Marshall L. Post, RRT, is senior adult critical care respiratory therapeut in de respiratory Care afdeling bij Wesley Medical Center, Wichita, Kan, en is een instructeur in de respiratory therapy program op Kansas Newman College, Wichita.

  1. Abraham E, Yoshihara G. cardiorespiratoire effecten van drukgecontroleerde ventilatie bij ernstig respiratoir falen. Borst. 1990;98:1445-1449.
  2. Marik PE, Krikorian J. Pressure-controlled ventilation in ARDS: a practical approach. Borst. 1997;112:1102-1106.
  3. Howard WR. Drukregeling ventilatie met een Puritan-Bennett 7200A ventilator: toepassing van een algoritme en resulteert in 14 patiënten. Respiratoire Zorg. 1993;38:32-40.
  4. Chan K, Abraham E. effecten van inverse ratio ventilatie op cardiorespiratoire parameters bij ernstig respiratoir falen. Borst. 1992;102:1556-1661.
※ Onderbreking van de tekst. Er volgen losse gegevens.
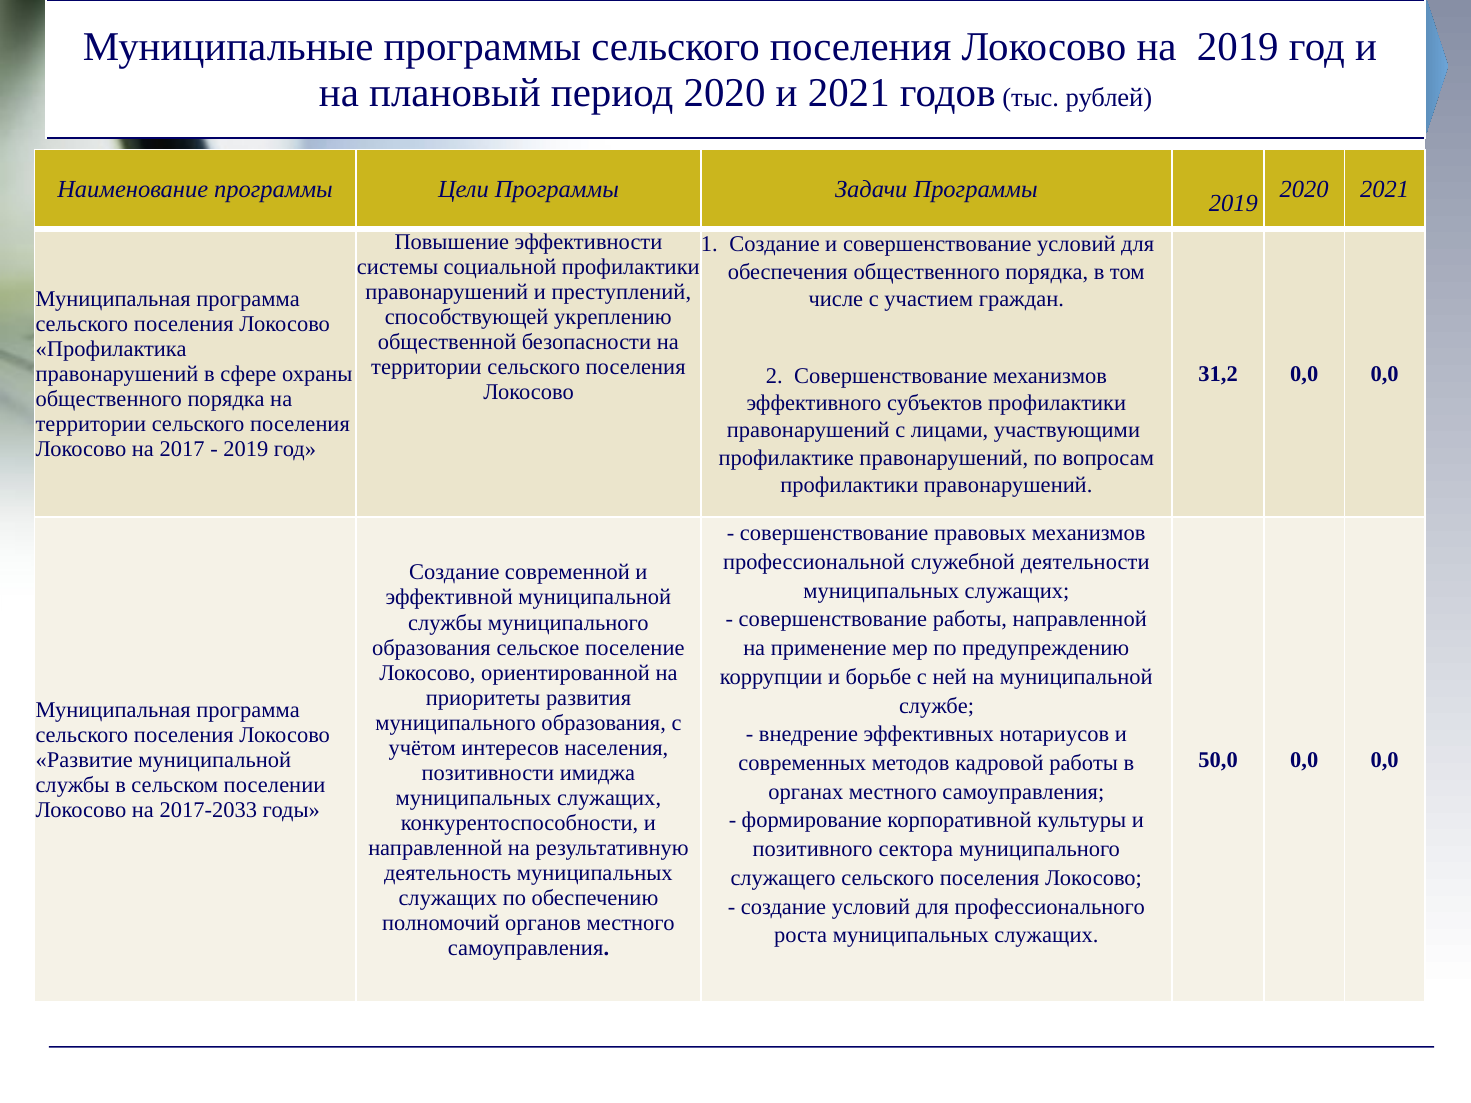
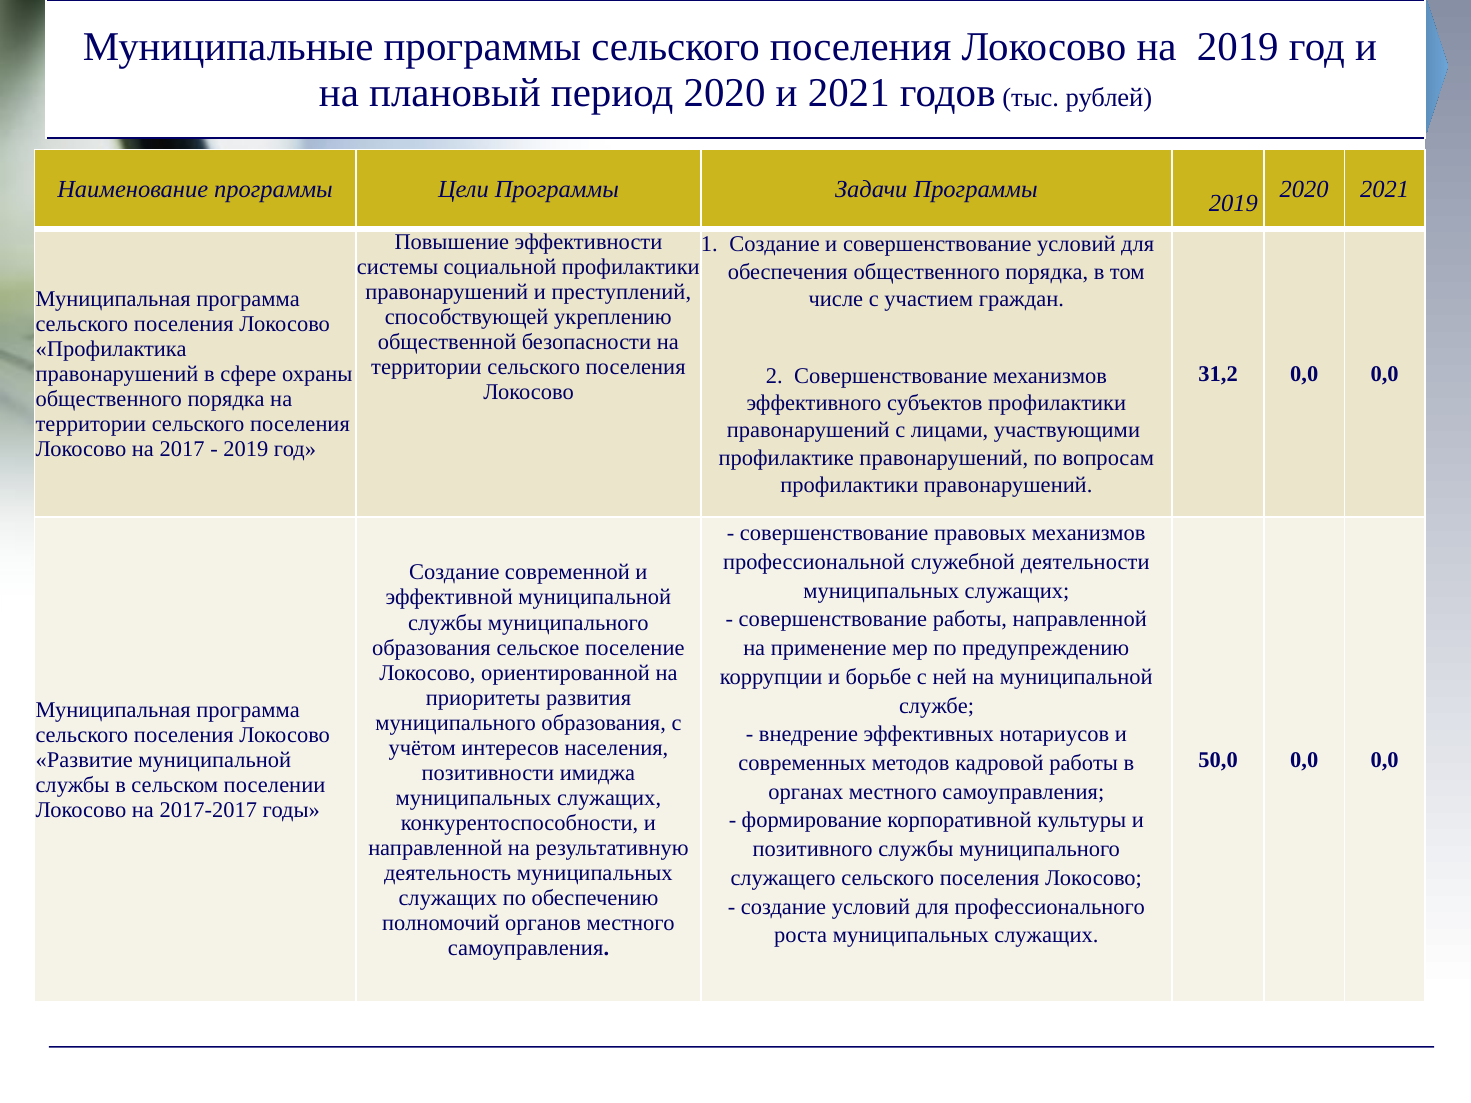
2017-2033: 2017-2033 -> 2017-2017
позитивного сектора: сектора -> службы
  5. Mercat a, Graini L, Teboul JL, Lenique F, Richard C. cardiorespiratoire effecten van pressure-controlled ventilation with and without inverse ratio in the adult respiratory distress syndrome. Borst. 1993;104:871-875.
  6. Lain DC, DiBenedetto R, Morris SL, Nguyen AV, Saulters R, Causey D. Pressure control inverse ratio ventilation as a method to reduce peak inspiratory pressure and provide adequate ventilation and oxygenation. Borst. 1989;95:1081-1088.
  7. Sharma s, Mullins RJ, Trunkey DD. Beademing van patiënten met pulmonale kneuzing. Am J Sur. 1996; 172: 529-532.
  8. Tharrat RS, Allen RP, Albertson TE. Druk gecontroleerde inverse ratio ventilatie bij ernstig volwassen respiratoir falen. Borst. 1988;94:7855-7862.
  9. Armstrong BW, MacIntyre NR. Druk-gecontroleerde omgekeerde verhouding ventilatie die lucht vangen in het adult respiratory distress syndrome voorkomt. Crit Care Med. 1995;23:279-285.
  10. East TD, Bohm SH, Wallace CJ, et al. Een succesvol geautomatiseerd protocol voor klinisch beheer van drukregeling inverse ratio ventilatie bij ARDS patiënten. Borst. 1992;101:697-710.